Если все же милостивая повитуха давала «добро» на вскармливание младенца, то решающее слово оставалось за главой семьи (надо заметить, что он имел право оставить и больного малыша). Принятие или непринятие ребенка в семью сопровождал ритуал, носивший название амфидромия. Он проводился на пятый-седьмой день после рождения младенца. Считалось, что к этому сроку уже точно ясно, насколько благополучно младенец перенес роды.

Родительский дом украшали: лавровыми ветками, если родился мальчик, или гирляндами из шерсти – если родилась девочка. Мать приносила очистительные жертвы, она и повитухи совершали ритуальные омовения. Друзья семьи присылали подарки.

Младенца трижды обносили вокруг очага, затем клали на землю, а глава семейства поднимал его и, в семьях победнее, нарекал именем. Богатые люди предпочитали давать детям имена чуть позднее – на десятый день, и устраивали по этому случаю еще один праздник, называвшийся «декате».

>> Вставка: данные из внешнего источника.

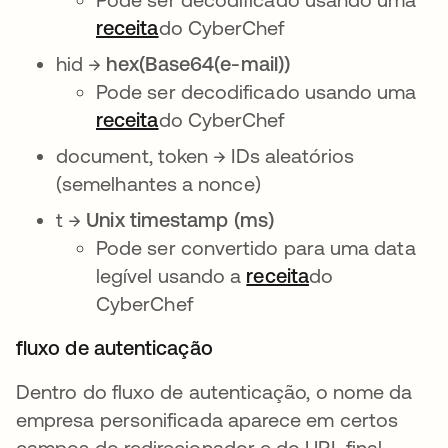
receita
do CyberChef
hid →
hex(Base64(e-mail))
Pode ser decodificado usando uma
receita
do CyberChef
document, token → IDs aleatórios
(semelhantes a nonce)
t →
Unix timestamp (ms)
Pode ser convertido para uma data
legível usando a
receita
do
CyberChef
fluxo de autenticação
Dentro do fluxo de autenticação, o nome da
empresa personificada aparece em certos
campos do redirecionador e do URL final.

Всё! После того, как дитя было принято в семью, оно обретало некоторые права. В дальнейшем празднование этого дня и было празднованием дня рождения – с жертвами гению, украшением семейного алтаря цветами. Традиция печь именинный пирог тоже берет начало именно с этого древнего праздника.

«Лишние» младенцы

Ну а кого же признавали «лишним», кому не давали права на жизнь?

Одного-двух младенцев могли выкинуть в случае рождения тройни и четверни. Могли оставить на произвол судьбы ребенка, родившегося при всенародном бедствии, как несущего печать злого рока. Римский историк Светоний описывает массовое оставление детей при вести о смерти любимого народом Германика – племянника римского императора Тиберия. Выбрасывали детей женщины незамужние. Рабыне хозяин мог приказать выбросить ребенка, пусть даже рожденного от него самого.